This scandal of particularity continues to be an offence to non-Jews, as is evident in this recent court case. I must say that my heart is with the boy’s parents, who desire a Jewish education for him. For the school to exclude him because it doubts his mother’s conversion seems unfair. That the school doubts further, not the sincerity of this conversion, but merely the procedure compounds the sense of injustice that many of us feel. Nevertheless, our feelings are not the only things at stake, nor are they the most crucial issue, especially as far as the law is concerned. The central issue is whether a public court of law has the authority to decide who is a Jew and who is not. That the new Supreme Court is claiming this authority has negative implications for other religious communities as well.
The predominant liberalism of the English-speaking democracies would reduce all communities to mere voluntary associations. Of course, there are groups of Christians, especially those in the baptistic and free church traditions, that see their own churches precisely as democratically-governed voluntary communities of believers. However, the vast majority of Christians do not do so, recognizing their eccesial communities as authoritative institutions anchored in God’s grace, as manifested in preaching the Word and administering the sacraments. (This roughly corresponds, though not entirely, to the difference between Ernst Tröltsch’s sect and church.) Yet even those Christians embracing a voluntaristic ecclesiology should not wish to see the state, through its judicial arm, impose this on all religious groups, as that would see the state overextending its proper sphere of competence to the detriment of everyone, as David Goldman warns in the January issue of this journal.
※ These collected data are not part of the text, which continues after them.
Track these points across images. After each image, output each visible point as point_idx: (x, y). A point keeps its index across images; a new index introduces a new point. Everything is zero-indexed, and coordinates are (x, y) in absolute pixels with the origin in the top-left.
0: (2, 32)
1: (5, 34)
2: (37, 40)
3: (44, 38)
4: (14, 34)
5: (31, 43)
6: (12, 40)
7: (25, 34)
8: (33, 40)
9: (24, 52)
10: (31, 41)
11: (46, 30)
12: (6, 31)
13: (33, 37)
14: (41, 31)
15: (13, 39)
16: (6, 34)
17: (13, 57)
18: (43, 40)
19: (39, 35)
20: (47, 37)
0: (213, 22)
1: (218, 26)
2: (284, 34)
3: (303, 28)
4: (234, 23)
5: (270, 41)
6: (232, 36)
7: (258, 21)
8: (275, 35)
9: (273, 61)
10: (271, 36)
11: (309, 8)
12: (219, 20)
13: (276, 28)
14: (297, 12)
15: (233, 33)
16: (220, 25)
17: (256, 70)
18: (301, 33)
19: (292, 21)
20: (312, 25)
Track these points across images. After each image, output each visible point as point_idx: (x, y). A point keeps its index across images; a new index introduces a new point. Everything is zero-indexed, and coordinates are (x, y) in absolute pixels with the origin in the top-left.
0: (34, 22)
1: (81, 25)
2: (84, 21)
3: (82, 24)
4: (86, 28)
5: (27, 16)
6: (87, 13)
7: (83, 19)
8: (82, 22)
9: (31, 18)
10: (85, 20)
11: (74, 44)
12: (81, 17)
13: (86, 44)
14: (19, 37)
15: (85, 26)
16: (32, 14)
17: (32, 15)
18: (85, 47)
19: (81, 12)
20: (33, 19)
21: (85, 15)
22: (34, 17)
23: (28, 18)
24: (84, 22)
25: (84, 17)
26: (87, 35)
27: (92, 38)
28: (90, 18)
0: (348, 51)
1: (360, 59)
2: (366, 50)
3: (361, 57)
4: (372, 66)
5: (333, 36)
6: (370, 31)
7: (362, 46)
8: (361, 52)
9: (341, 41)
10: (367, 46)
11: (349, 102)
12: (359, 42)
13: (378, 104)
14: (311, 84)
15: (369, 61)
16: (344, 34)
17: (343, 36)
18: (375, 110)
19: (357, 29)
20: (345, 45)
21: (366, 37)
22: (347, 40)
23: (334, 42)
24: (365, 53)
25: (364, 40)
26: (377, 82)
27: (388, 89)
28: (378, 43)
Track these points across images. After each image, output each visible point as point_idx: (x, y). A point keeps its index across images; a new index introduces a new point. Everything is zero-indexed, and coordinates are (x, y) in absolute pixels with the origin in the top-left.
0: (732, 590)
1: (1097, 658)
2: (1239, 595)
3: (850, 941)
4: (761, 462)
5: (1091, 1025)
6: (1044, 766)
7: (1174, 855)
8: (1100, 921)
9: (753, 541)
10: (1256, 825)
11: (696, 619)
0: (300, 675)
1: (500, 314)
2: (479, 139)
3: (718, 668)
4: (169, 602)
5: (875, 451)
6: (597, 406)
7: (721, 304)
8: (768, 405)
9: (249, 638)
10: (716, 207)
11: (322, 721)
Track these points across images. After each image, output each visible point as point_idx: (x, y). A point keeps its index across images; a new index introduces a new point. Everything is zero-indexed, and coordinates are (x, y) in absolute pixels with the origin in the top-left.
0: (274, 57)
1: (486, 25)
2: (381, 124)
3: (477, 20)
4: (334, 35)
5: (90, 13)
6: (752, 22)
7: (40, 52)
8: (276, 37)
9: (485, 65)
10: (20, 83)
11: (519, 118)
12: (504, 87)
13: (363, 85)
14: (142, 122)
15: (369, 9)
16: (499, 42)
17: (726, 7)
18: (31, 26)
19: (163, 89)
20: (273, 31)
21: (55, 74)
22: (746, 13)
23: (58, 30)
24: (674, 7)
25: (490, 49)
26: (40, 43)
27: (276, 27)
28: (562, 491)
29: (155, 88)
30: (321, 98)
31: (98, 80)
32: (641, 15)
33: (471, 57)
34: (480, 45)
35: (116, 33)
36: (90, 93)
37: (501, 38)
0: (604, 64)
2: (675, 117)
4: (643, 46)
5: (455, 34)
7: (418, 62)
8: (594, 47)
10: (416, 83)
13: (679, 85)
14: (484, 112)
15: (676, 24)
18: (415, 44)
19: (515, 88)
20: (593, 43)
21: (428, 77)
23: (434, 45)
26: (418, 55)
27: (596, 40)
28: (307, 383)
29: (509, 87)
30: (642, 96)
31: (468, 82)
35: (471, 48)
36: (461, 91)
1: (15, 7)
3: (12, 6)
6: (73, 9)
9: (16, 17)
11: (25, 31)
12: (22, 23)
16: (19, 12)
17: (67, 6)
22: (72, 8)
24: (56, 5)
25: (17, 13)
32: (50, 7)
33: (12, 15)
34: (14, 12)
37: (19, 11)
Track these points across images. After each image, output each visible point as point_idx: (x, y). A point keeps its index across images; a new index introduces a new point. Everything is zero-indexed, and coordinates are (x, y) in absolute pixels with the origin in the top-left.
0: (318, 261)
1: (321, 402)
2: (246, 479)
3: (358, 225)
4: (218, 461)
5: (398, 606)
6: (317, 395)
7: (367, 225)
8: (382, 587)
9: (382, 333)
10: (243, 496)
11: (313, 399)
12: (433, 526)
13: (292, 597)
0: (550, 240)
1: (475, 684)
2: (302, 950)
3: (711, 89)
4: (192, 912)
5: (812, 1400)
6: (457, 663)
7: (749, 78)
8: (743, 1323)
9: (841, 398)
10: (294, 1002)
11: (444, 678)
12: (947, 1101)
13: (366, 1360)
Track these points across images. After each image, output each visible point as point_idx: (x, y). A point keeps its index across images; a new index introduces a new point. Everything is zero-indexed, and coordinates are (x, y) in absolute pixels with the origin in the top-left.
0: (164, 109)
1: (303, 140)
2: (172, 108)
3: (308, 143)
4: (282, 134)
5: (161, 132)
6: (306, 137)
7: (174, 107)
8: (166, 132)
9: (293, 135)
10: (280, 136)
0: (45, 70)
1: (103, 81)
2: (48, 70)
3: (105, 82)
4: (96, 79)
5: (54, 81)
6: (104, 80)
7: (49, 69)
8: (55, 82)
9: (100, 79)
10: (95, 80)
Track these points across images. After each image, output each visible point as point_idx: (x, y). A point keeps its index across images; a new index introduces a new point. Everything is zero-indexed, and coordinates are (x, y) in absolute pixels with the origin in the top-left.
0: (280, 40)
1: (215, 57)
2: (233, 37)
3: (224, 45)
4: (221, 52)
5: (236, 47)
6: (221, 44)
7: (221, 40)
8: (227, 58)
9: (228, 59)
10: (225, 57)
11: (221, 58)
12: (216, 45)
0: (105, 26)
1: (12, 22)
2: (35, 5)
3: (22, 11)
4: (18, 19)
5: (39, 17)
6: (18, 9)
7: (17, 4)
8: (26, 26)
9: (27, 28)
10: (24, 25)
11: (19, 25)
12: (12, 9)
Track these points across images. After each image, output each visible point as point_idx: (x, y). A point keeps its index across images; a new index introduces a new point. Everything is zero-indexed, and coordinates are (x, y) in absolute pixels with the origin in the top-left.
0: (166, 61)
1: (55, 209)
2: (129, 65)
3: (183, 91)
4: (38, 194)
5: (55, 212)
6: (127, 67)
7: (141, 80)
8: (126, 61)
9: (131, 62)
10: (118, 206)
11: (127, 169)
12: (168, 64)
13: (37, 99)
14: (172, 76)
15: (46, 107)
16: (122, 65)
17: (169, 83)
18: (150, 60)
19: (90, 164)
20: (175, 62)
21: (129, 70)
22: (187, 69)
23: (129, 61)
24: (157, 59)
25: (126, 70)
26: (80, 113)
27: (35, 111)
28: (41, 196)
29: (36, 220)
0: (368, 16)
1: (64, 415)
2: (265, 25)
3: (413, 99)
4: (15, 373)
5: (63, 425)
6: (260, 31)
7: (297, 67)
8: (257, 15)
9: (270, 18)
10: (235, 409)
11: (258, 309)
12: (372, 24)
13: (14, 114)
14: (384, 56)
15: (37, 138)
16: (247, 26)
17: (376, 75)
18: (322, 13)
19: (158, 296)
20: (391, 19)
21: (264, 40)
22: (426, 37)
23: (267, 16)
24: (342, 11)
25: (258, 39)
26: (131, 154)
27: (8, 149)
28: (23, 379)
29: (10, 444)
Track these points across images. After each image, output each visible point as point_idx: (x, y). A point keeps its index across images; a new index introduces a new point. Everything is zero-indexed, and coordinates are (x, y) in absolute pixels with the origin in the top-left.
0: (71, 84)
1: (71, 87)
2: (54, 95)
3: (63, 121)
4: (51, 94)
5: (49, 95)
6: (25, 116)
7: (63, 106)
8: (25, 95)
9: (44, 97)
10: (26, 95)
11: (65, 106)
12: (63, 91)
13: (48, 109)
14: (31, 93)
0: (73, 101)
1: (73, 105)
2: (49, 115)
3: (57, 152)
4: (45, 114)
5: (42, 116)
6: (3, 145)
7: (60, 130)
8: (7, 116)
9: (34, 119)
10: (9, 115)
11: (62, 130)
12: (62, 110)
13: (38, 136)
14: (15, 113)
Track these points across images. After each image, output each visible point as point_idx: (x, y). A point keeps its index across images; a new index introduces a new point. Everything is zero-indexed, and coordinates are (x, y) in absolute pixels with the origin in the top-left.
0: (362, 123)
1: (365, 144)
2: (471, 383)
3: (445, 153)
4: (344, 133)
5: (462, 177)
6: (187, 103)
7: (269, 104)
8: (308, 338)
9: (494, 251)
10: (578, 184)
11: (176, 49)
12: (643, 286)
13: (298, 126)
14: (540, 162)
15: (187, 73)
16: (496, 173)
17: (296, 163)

Because Britain does not have a written constitution, its Parliament has the authority to curtail the new court’s jurisdiction, as it deems necessary. Whether it will have the will to do so is another matter. Given the reluctance of Canada’s legislatures to invoke Section 33 of the Charter of Rights and Freedoms against questionable judicial decisions, it seems unlikely that Britain’s Parliament will intervene, especially as the Court’s decision appears to accord so well with current individualist understandings of equality and nondiscrimination.